▸ **SUPPLIED MATERIAL**:
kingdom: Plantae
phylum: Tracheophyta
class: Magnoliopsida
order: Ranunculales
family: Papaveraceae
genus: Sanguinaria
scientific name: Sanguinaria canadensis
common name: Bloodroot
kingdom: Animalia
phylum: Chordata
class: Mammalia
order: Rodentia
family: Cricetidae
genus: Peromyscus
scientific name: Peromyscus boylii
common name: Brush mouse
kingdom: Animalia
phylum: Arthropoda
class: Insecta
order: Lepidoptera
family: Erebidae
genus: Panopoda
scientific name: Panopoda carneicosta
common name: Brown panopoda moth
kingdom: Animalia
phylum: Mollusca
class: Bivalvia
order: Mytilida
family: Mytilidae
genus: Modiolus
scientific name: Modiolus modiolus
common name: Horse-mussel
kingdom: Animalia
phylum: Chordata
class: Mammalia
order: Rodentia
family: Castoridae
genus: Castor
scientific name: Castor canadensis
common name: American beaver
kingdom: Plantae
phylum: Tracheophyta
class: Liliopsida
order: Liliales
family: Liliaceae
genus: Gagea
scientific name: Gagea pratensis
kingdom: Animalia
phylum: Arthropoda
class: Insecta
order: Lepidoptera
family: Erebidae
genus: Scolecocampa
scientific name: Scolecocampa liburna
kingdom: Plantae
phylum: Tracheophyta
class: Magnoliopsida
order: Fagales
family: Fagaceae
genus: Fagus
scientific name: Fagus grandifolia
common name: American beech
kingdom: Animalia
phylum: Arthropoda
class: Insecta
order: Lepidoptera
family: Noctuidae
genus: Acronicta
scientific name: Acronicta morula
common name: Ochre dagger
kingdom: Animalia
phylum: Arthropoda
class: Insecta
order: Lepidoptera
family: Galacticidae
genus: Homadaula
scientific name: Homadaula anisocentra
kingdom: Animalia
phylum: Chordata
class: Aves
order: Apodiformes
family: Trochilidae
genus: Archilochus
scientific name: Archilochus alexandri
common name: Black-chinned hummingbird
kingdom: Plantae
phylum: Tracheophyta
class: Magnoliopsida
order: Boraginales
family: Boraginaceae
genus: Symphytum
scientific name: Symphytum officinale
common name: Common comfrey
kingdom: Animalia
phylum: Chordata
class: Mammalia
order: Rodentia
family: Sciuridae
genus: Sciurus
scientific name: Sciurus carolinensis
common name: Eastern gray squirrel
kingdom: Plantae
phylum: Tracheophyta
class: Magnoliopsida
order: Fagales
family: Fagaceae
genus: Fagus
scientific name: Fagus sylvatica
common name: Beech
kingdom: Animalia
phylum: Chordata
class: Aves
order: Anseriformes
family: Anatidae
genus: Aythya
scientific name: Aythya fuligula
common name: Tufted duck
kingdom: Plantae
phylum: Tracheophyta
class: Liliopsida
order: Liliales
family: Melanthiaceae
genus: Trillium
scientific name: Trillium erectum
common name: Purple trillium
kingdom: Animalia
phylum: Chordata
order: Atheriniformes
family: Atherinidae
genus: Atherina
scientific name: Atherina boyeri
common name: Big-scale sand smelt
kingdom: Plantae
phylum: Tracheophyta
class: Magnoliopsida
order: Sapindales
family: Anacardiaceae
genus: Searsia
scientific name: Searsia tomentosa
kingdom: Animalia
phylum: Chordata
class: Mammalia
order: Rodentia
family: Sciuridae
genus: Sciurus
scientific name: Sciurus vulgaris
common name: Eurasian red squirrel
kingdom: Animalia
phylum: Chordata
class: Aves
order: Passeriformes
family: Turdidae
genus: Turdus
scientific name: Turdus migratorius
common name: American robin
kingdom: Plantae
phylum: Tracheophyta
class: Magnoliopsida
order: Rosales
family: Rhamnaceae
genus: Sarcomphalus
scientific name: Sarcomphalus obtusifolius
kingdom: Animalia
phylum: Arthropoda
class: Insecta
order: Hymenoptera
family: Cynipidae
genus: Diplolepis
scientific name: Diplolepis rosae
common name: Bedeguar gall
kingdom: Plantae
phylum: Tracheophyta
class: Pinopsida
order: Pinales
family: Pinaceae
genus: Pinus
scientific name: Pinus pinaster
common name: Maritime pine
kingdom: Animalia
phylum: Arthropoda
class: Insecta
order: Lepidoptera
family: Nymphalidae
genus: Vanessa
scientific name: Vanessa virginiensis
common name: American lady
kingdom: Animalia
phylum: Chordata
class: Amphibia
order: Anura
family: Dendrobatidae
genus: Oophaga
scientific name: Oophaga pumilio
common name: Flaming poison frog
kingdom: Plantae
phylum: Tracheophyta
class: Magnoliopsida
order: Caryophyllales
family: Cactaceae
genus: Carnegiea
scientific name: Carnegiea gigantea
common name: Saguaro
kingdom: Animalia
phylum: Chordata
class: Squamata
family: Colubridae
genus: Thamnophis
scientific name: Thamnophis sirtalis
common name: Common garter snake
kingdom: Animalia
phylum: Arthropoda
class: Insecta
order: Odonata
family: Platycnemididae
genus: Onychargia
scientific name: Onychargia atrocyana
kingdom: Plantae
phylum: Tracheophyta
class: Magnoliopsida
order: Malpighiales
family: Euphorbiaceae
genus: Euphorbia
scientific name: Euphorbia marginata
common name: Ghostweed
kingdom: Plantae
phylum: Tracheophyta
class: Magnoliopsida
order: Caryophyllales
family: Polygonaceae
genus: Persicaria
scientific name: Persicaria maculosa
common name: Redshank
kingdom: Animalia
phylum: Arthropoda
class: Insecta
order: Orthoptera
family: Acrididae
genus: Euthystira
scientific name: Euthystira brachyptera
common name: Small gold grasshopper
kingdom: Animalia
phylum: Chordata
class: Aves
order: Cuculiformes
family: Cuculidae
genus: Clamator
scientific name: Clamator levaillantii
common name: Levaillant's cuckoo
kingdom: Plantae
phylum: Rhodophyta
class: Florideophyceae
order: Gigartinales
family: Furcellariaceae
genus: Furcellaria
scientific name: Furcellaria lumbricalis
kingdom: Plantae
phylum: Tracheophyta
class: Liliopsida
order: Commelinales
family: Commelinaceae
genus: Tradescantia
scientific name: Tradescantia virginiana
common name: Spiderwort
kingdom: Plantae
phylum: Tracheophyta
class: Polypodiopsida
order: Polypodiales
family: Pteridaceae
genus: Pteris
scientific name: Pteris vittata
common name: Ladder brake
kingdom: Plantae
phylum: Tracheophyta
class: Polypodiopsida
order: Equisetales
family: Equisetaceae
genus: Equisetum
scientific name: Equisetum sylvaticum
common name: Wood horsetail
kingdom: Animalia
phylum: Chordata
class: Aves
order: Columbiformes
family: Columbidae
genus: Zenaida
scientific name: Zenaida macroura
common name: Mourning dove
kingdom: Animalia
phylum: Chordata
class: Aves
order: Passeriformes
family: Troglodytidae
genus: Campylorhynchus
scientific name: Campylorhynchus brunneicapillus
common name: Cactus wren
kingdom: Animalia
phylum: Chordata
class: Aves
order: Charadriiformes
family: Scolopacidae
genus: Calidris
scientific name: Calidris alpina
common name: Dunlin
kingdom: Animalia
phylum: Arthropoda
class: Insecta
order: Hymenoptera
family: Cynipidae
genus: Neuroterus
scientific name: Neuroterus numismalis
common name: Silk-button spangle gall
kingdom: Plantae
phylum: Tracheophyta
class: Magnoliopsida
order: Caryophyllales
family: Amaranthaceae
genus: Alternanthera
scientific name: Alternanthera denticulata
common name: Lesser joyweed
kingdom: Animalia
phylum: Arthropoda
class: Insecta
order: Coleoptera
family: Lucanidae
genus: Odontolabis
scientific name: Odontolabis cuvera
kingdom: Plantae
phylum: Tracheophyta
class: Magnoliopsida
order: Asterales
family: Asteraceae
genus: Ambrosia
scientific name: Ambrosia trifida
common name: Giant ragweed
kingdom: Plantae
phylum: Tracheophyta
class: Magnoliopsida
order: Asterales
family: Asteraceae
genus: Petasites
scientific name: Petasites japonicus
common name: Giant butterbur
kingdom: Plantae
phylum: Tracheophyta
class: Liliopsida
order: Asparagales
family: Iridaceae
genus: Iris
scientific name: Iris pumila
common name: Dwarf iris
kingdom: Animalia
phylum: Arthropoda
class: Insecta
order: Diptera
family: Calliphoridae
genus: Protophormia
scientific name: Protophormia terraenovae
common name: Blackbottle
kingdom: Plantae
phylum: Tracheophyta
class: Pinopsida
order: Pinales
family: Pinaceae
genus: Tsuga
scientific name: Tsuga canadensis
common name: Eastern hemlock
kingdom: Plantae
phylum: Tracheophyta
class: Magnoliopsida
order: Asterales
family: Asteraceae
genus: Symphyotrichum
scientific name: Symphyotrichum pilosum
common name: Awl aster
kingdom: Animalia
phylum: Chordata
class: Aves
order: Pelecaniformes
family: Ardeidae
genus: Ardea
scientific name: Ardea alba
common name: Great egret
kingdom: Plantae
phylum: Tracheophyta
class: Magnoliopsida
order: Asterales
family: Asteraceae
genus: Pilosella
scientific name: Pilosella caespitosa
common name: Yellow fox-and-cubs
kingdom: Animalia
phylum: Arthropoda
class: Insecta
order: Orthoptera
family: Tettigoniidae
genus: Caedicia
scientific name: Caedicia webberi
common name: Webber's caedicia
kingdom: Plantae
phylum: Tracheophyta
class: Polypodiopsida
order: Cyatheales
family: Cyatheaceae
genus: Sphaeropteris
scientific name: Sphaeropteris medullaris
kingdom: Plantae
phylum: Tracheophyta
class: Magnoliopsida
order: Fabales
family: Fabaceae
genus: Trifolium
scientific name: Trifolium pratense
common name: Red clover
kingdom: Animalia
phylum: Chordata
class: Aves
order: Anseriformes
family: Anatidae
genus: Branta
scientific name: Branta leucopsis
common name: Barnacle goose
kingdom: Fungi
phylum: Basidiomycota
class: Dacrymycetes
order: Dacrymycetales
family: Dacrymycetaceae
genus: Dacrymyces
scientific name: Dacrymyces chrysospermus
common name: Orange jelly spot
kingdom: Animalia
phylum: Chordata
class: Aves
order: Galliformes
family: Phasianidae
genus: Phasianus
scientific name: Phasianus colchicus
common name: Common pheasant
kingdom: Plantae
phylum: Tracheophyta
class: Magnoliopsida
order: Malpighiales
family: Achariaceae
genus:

▸ **DESCRIPTION OF THE TASK**: Rewrite the items from the first line through the line containing "genus: Gagea", changing every "common name" to "vernacular name" and leaving all other text unchanged.

▸ **REPLY TO THE EXERCISE**:
kingdom: Plantae
phylum: Tracheophyta
class: Magnoliopsida
order: Ranunculales
family: Papaveraceae
genus: Sanguinaria
scientific name: Sanguinaria canadensis
vernacular name: Bloodroot
kingdom: Animalia
phylum: Chordata
class: Mammalia
order: Rodentia
family: Cricetidae
genus: Peromyscus
scientific name: Peromyscus boylii
vernacular name: Brush mouse
kingdom: Animalia
phylum: Arthropoda
class: Insecta
order: Lepidoptera
family: Erebidae
genus: Panopoda
scientific name: Panopoda carneicosta
vernacular name: Brown panopoda moth
kingdom: Animalia
phylum: Mollusca
class: Bivalvia
order: Mytilida
family: Mytilidae
genus: Modiolus
scientific name: Modiolus modiolus
vernacular name: Horse-mussel
kingdom: Animalia
phylum: Chordata
class: Mammalia
order: Rodentia
family: Castoridae
genus: Castor
scientific name: Castor canadensis
vernacular name: American beaver
kingdom: Plantae
phylum: Tracheophyta
class: Liliopsida
order: Liliales
family: Liliaceae
genus: Gagea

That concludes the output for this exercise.